I find your hand and hold it, seeking reassurance from my own fear of learning the verdict. You reach out with one hand and turn on the bedside lamp. I look at you and see my racing thoughts reflected in your eyes. I ruffle your hair and try to smile, asking myself if the answer will destroy our right to marriage and allow my friends and loved ones to be fired, invalidated, and stripped of our rights. I don’t know if people like us will be sent to conversion camps for loving who we love, for being brave enough to live as who we are. Will you, my love, be forced to use the wrong bathroom for the next four years, living every minute in fear of state-endorsed violence, humiliation, invalidation, assault?
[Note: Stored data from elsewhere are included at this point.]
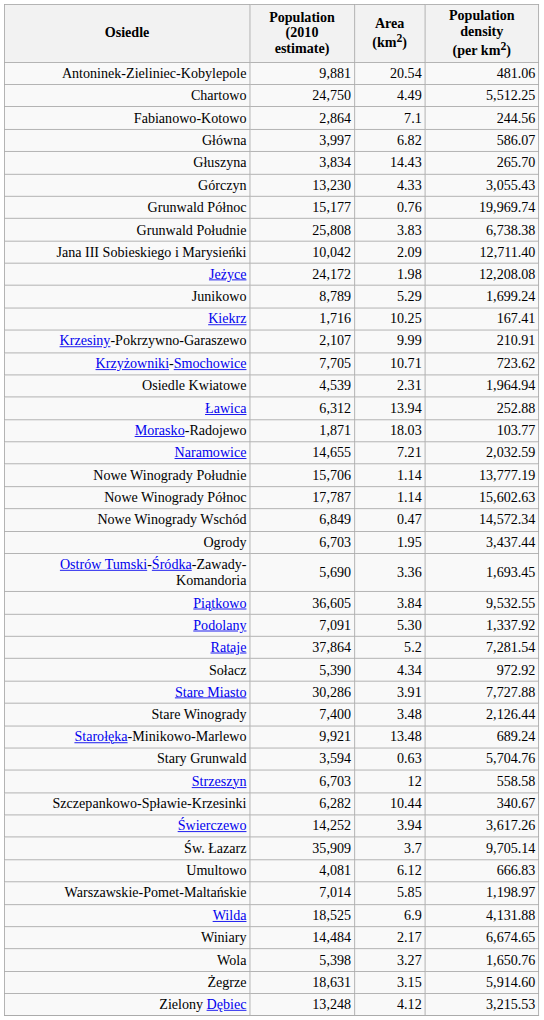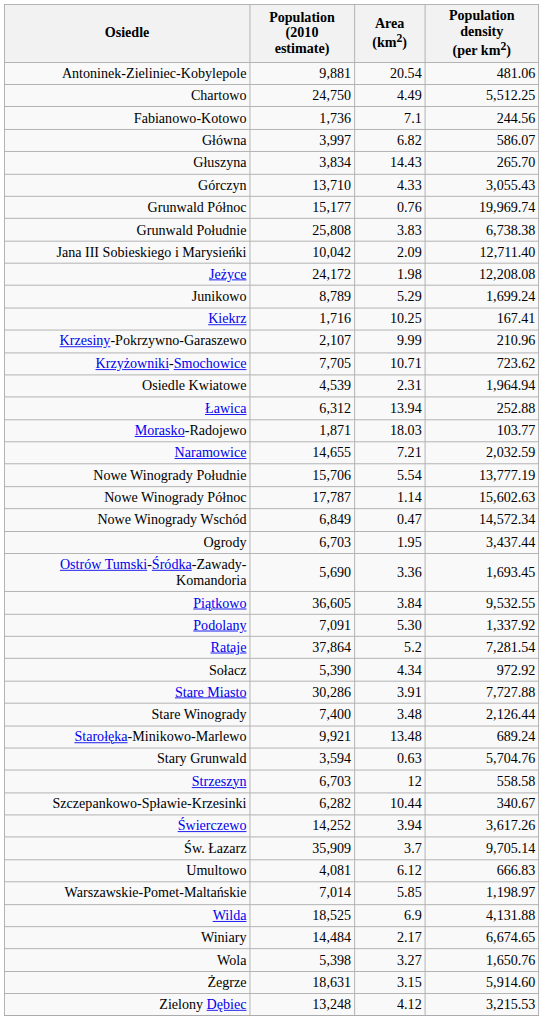Fabianowo-Kotowo | Population (2010 estimate): 2,864 -> 1,736
Górczyn | Population (2010 estimate): 13,230 -> 13,710
Krzesiny-Pokrzywno-Garaszewo | Population density (per km2): 210.91 -> 210.96
Nowe Winogrady Południe | Area (km2): 1.14 -> 5.54
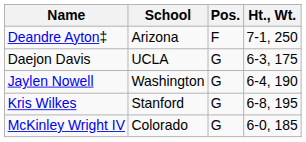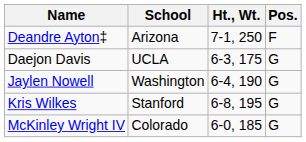columns swapped: Pos. <-> Ht., Wt.
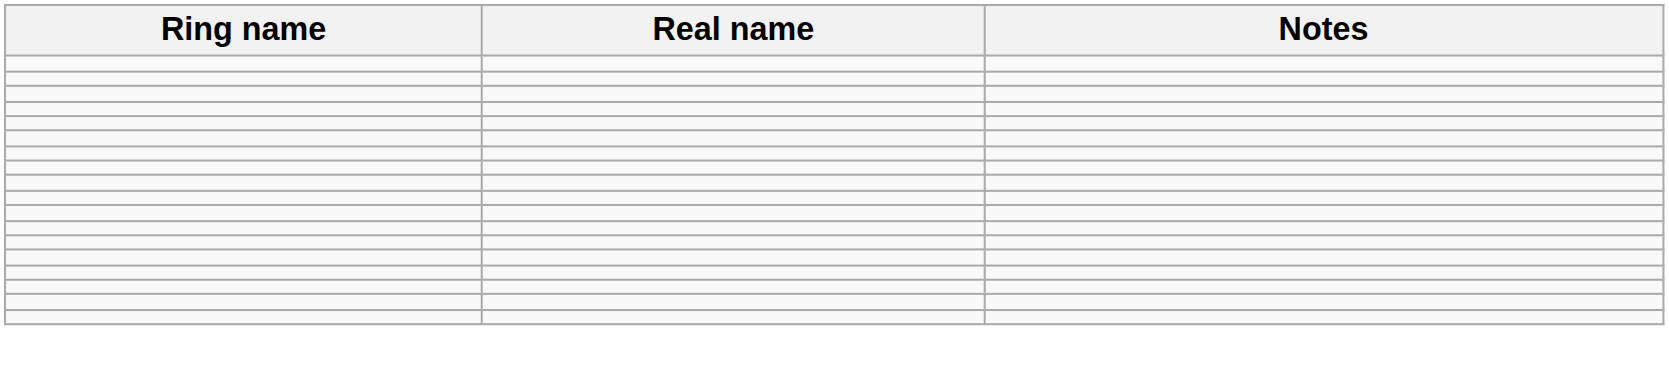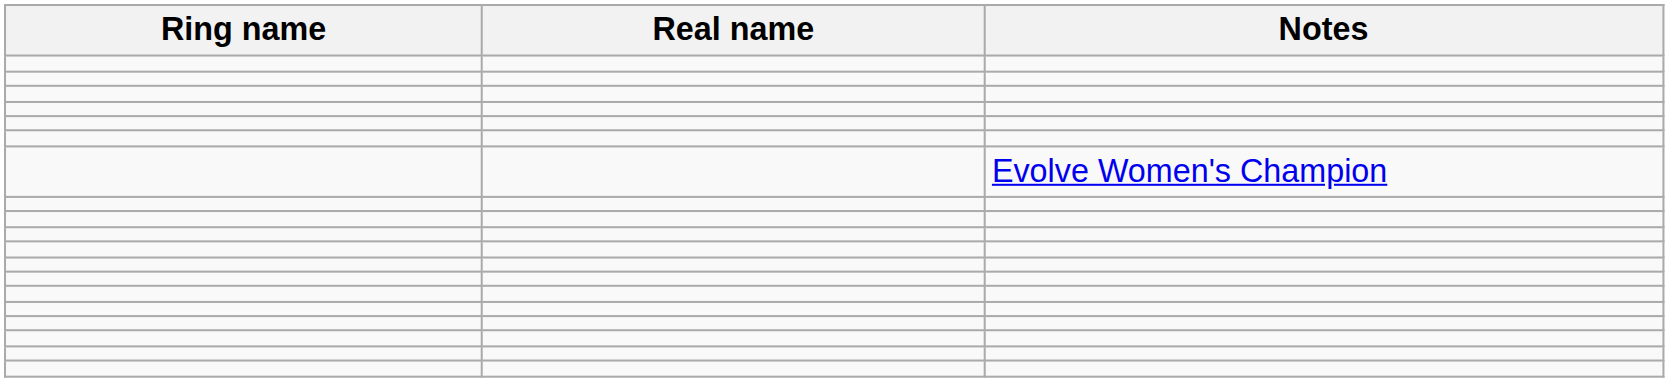+ row: Evolve Women's Champion
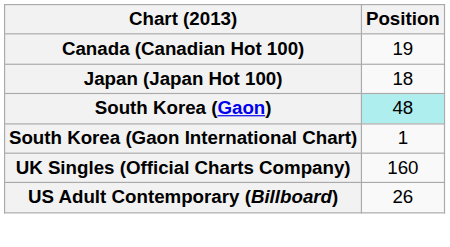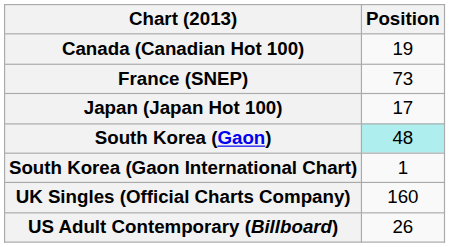+ row: France (SNEP) | 73
Japan (Japan Hot 100) | Position: 18 -> 17
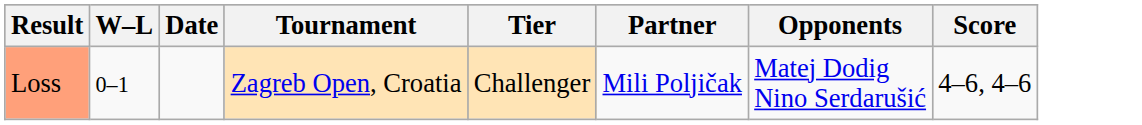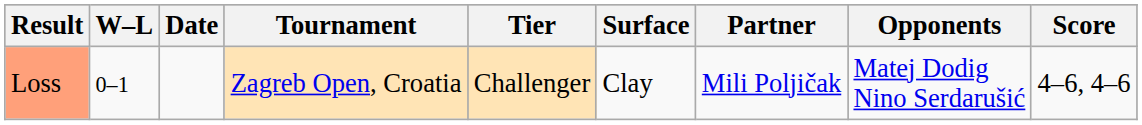+ column: Surface | Clay
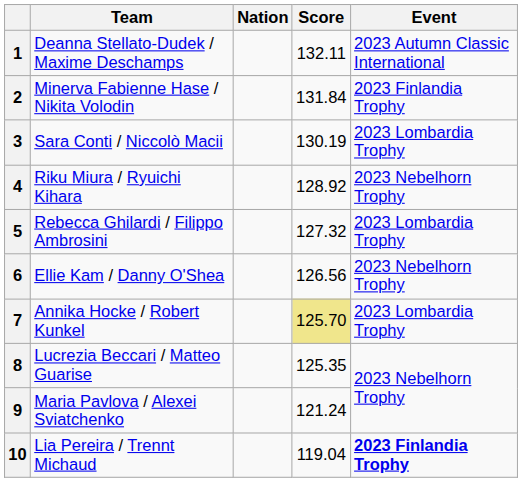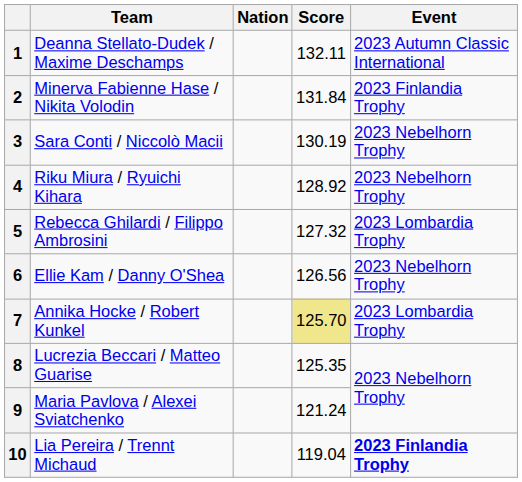3 | Event: 2023 Lombardia Trophy -> 2023 Nebelhorn Trophy
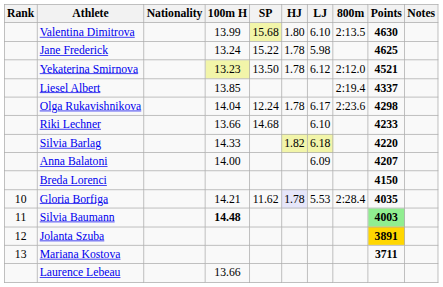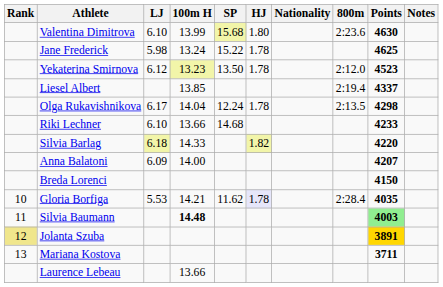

What will happen to the hormones that have lifted you out of depression, dysphoria, and suicidal thoughts? Will we go back to living in shame and silence, as abominations? Which world will the two of us in this room enter when we look at that glowing phone screen?
“It’s going to be fine,” I hear you saying from very far away. “Just think: this could be the day we enter a country in which a woman can be president, where human rights are women’s rights and women’s rights are human rights.”
Despite these words I can feel your hand getting clammier and colder within mine. “I love you,” I say. It isn’t enough, but it’s what I can say without choking on my rage tears. “I’ll fight for you and support you in every way I can.” You laugh shakily, breaking our eye contact. I lean in closer to you, wishing to transform my body and its cisgenderism into armor; perhaps it can become an iron breastplate that can replace your daily indignity of needing to wear a binder.
“You may write me down in history with your bitter, twisted lies,” you whisper softly to me, quoting Maya Angelou.
“You may tread me in the very dirt, but still, like dust, I’ll rise,” I whisper back. The screen lights up again. This time we will read its message.